> **Brief**:
Rewrite the data below with "difference" changed to "gap" and everything else left as it is. Leave the pictures out of your version.

> **Records provided**:
Segment Open

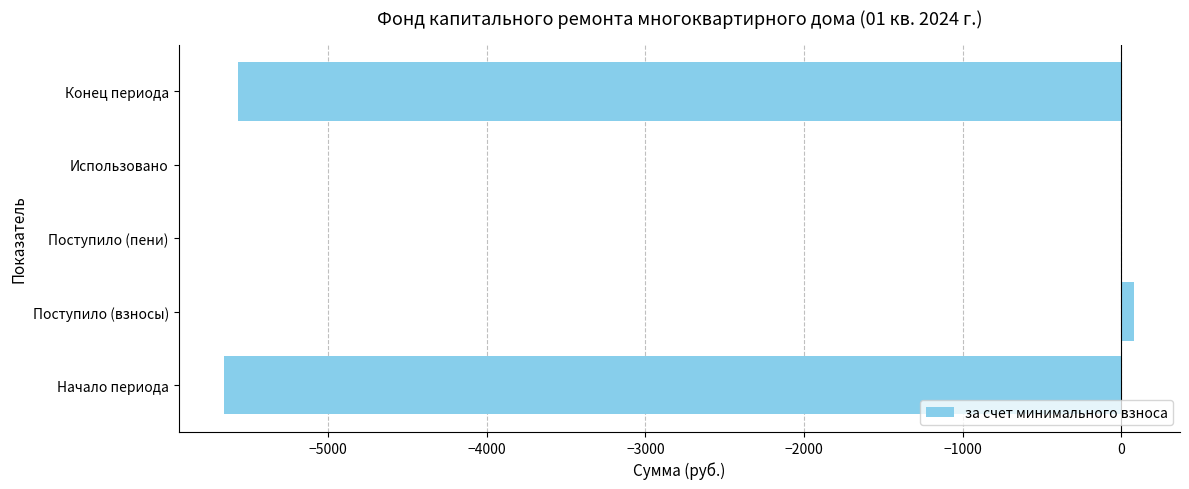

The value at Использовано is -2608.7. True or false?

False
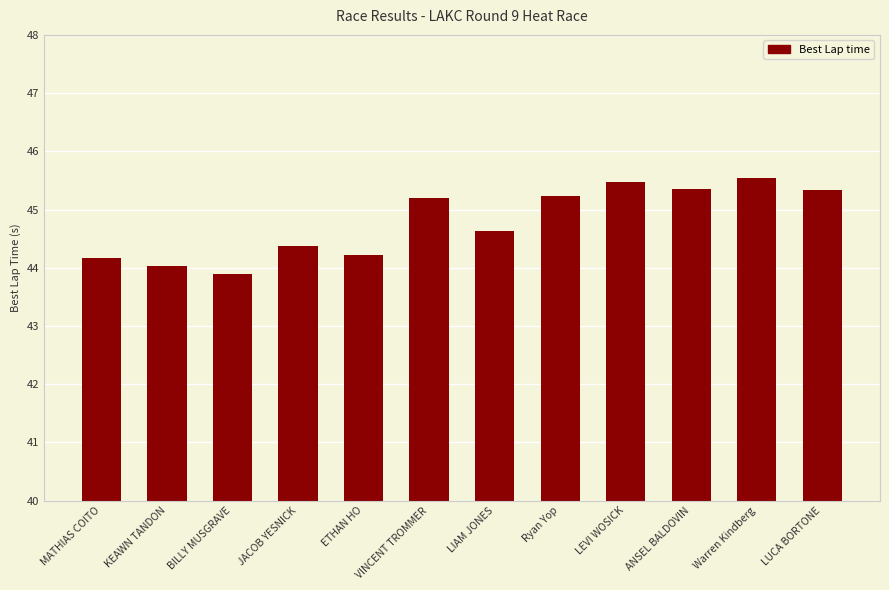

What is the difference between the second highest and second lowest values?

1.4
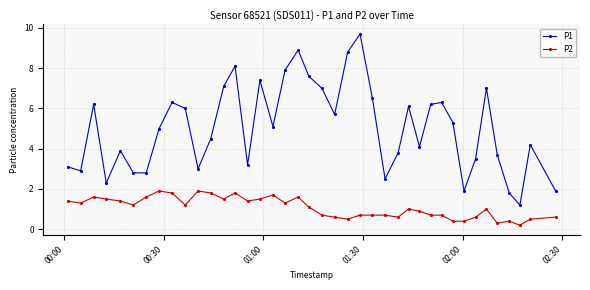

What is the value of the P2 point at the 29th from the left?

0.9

Segment Closed

> **Reply to the exercise**:
The value at Использовано is -2608.7. True or false?

False

What is the gap between the second highest and second lowest values?

1.4

What is the value of the P2 point at the 29th from the left?

0.9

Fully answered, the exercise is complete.